The thoughts drive me in circles, insane,
and it is all
conjecture:
'what-if' and
'let's say',
scenario construction
that leaves me trembling, shaking, scared.
In the moving car with my nose pressed against
the window (cold and fogged} I know we are
going to have an accident and my hand will be crushed,
bone shattered. Later, waking up, my first thought is to
check where we are. An hour left on the
highway, still snowing, good. Things should
go as planned. As planned! Later yet,
sitting in class that afternoon, I realize the
crash did not eventuate. This is not me, then
, I am sure. I am still in the parallel
dimension, swishing fast down snow packed
highways and headed for collision.
On the train, knowing that at home there are five hysterical
messages from my mother.
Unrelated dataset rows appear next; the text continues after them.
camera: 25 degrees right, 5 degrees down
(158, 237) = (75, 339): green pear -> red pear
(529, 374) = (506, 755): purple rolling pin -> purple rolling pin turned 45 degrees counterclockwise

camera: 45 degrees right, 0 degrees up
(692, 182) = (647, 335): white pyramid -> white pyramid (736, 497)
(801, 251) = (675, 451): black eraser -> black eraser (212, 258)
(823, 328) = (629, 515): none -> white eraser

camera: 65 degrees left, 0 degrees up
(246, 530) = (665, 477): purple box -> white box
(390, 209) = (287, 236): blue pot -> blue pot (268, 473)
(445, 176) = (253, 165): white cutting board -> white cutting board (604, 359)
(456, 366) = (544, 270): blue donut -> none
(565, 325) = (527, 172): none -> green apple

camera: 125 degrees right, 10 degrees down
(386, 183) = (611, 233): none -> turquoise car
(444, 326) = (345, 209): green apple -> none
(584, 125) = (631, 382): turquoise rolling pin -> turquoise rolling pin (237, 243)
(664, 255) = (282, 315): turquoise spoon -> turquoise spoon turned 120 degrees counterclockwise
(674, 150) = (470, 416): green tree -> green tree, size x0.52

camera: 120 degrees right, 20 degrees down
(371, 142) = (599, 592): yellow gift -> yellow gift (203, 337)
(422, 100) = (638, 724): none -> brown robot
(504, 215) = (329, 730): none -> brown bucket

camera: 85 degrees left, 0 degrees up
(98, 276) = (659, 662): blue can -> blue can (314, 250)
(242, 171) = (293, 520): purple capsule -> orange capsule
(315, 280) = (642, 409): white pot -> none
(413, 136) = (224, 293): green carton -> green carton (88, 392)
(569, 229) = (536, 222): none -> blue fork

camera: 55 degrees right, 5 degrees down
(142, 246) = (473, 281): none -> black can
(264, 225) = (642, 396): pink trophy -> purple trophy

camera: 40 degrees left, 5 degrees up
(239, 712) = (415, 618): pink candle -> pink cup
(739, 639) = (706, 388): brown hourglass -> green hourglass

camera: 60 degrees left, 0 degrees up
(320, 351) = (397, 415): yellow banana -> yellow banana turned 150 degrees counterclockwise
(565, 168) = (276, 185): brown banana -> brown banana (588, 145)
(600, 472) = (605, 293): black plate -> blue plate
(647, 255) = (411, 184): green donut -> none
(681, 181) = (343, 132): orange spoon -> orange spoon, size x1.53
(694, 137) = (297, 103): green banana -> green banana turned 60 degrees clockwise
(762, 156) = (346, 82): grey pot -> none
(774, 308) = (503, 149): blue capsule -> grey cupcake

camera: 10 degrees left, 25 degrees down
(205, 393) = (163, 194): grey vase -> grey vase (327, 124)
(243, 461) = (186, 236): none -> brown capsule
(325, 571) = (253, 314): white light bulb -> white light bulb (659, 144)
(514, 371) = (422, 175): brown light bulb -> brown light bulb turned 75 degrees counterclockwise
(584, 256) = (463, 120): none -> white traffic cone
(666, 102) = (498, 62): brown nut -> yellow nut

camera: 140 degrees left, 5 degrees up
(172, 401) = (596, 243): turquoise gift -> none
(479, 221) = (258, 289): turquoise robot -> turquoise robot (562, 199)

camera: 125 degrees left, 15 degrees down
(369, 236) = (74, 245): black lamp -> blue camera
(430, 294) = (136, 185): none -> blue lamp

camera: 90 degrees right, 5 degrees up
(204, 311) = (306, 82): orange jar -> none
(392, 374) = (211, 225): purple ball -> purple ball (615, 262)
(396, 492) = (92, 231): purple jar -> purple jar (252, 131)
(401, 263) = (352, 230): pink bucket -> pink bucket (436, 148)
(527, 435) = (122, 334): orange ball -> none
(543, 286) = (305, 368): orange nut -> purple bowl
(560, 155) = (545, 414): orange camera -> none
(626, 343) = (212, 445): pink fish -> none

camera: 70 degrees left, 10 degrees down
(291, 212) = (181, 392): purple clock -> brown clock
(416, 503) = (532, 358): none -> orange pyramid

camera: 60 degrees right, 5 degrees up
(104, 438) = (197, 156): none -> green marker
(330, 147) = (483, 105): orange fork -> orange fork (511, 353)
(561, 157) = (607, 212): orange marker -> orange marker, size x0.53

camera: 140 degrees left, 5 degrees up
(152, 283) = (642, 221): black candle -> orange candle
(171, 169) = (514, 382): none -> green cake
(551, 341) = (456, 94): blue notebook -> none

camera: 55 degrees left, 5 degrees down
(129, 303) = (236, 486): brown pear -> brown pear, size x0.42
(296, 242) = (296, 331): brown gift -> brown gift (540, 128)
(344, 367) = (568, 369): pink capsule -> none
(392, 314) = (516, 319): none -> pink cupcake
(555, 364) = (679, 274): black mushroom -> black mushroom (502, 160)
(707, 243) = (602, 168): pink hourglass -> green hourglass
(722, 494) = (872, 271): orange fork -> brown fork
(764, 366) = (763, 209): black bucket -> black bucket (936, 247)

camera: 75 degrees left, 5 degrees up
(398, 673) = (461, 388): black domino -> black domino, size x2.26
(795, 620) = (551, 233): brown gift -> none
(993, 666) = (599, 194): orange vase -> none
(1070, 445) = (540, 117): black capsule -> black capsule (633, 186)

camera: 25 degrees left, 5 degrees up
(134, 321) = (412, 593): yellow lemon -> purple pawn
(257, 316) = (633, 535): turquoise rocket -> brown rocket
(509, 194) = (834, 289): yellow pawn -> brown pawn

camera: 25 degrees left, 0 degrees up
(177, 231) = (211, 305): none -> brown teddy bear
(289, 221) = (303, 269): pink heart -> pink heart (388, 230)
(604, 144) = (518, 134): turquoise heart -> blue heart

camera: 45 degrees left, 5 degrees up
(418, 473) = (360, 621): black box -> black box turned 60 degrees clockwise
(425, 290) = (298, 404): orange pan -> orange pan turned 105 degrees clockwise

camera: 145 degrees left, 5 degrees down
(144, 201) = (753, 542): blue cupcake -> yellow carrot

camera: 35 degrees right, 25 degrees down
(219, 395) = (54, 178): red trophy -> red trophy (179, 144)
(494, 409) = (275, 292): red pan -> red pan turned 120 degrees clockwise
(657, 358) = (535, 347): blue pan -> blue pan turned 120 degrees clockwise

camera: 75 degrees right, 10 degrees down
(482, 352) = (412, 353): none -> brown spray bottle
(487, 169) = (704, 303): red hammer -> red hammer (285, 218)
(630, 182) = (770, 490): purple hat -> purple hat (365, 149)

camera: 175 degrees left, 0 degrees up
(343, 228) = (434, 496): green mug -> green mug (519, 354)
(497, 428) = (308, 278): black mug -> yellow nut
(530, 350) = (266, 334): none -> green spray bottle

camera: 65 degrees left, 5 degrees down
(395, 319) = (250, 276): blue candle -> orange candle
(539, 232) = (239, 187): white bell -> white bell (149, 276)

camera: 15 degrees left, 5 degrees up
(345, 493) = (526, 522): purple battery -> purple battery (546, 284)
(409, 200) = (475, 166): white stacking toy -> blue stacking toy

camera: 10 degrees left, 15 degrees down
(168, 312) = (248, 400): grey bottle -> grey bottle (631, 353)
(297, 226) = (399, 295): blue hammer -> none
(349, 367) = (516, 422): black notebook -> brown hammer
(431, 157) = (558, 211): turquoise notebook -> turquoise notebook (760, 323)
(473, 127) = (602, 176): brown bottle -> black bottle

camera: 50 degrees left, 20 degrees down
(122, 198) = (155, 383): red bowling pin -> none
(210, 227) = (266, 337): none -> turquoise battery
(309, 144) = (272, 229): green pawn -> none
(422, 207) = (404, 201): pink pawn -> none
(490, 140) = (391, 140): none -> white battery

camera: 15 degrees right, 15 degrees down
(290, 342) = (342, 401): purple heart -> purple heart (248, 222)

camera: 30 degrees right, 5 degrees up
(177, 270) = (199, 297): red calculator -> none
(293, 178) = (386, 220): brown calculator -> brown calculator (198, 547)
Knowing that the baby does
not 'just have a cold' and need monitoring, no, she's
in the hospital and now she's dead, *poof*. Shouting
already, in my mind, mumbling words in horror.
Chris, no. Shit. No. Fuck, stumbling over my own tongue in agony. Shuck. Fit. Chris, help,
she's dead, talking in my mind to a friend I haven't met yet, clutching his shoulders and shaking him. Fuckfuckfuckhelp.
At home the answering machine glows steady, no messages. The baby is fine.